Building sustainable knowledge systems

Knowledge of systems, especially legacy systems is held with experts who have been with the company a long time. When they retire are you sure that the time given to them to transfer that knowledge has achieved the goal?

When experts retire and responsibilities pass to remaining employees or new hires, the burden of older systems can become immediately apparent. With new tools to help workers with their goals in the form of AI assistants and with a shift in our view of how knowledge can be organised, it might be the right time to look at the process and culture around this critical aspect of business.

Acknowledging expertise

Your more mature experts have most likely earned their chops over an extended period of time, sometime decades. It can be difficult for them to condense all that learning into a document prepared a few months prior to departure, given all the other demands on their time.

By structuring a specific role for these ‘knowledge stewards’ and shifting their responsibilities you gain a couple of advantages:

  1. With less time in their old role the new employee must step forward and start to take the reigns, providing an opportunity to onboard to the role whilst the expert is still with the company

  2. Your expert can begin to build documentation and learning tools in a structured way that will be available to the organisation.

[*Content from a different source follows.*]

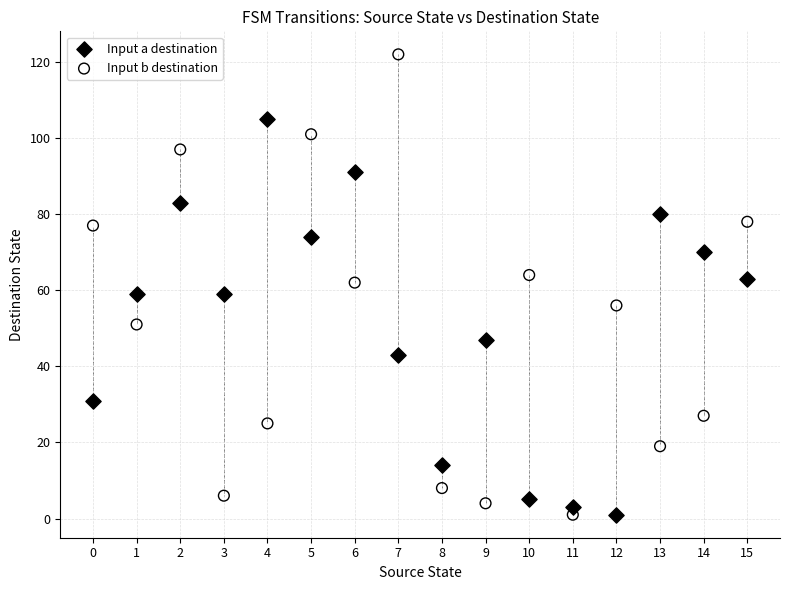

What are all the series names shown in the legend?

Input a destination, Input b destination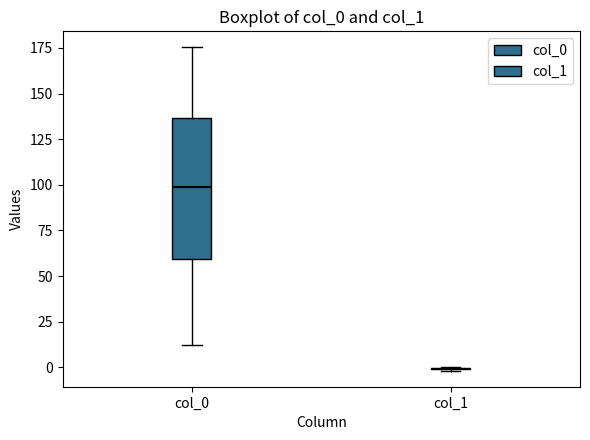

Which box is the tallest, from its lower edge to its upper edge?

col_0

This structure, as we will see, must align with data quality policies for Artificial Intelligence. Although, it also allows flexibility for the expert to furnish documentation with unstructured data as long as the data catalogue is kept up to date

Data operations

Organisations that are embracing data quality for analytics and insights will already be aware of the requirements on their data. Data must be well organised, catalogued, clean and reliable. Building a single source of truth and democratising access to that data provides cohesion and the trust everyone needs to be able to rely on what the data is telling them.

Data of this kind often lives in a data warehouse/lakehouse and is stored with all the meta data to provide machines with the context they need to understand it. It is not too much of a leap to extend this strategy to knowledge stores so that AI models may be trained on it or LLMs tuned from it so that the knowledge may be extended to the rest of the organisation.

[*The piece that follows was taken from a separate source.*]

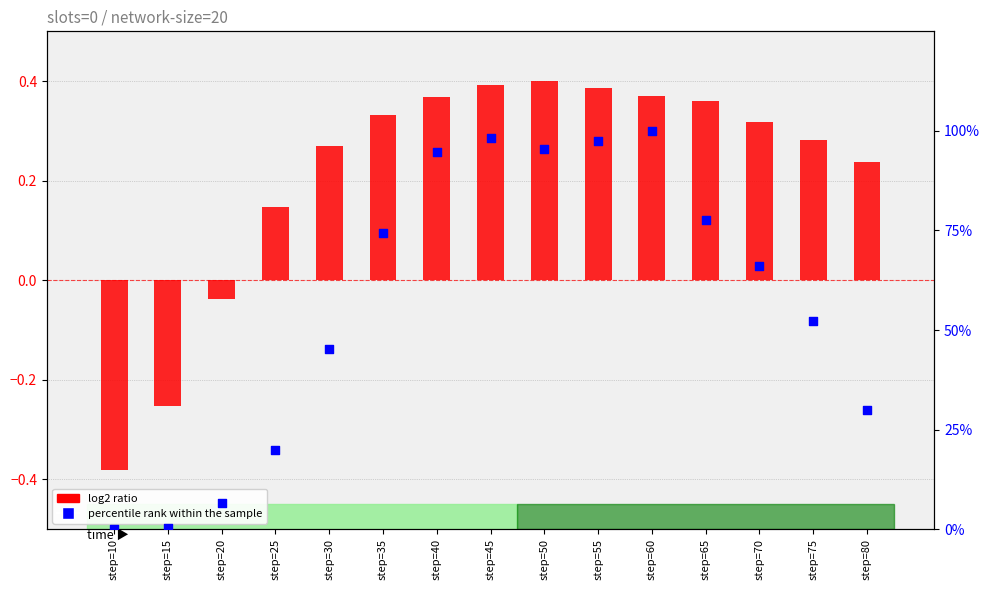

Which series has the widest spread of Y values?

percentile rank within the sample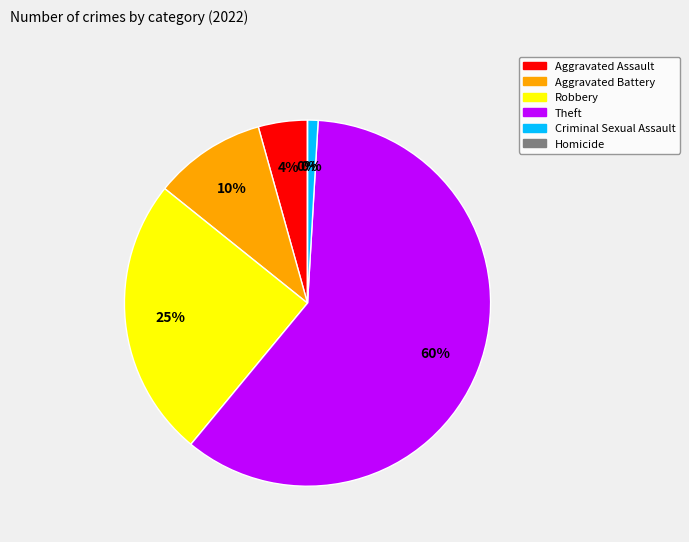

To the nearest percent, what is the average slice percentage?

17%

By implementing tools for employees allowing them to access this knowledge via prompt interfaces whilst executing tasks, onboarding and problem solving can be optimised greatly.

Off course there are implementation details that I have not covered, but the premise of this article is to begin to think of expertise not as a retiring resource, but as a different class of employee that can become a knowledge worker, working with the new advanced tools to build the data and structure for the next generation.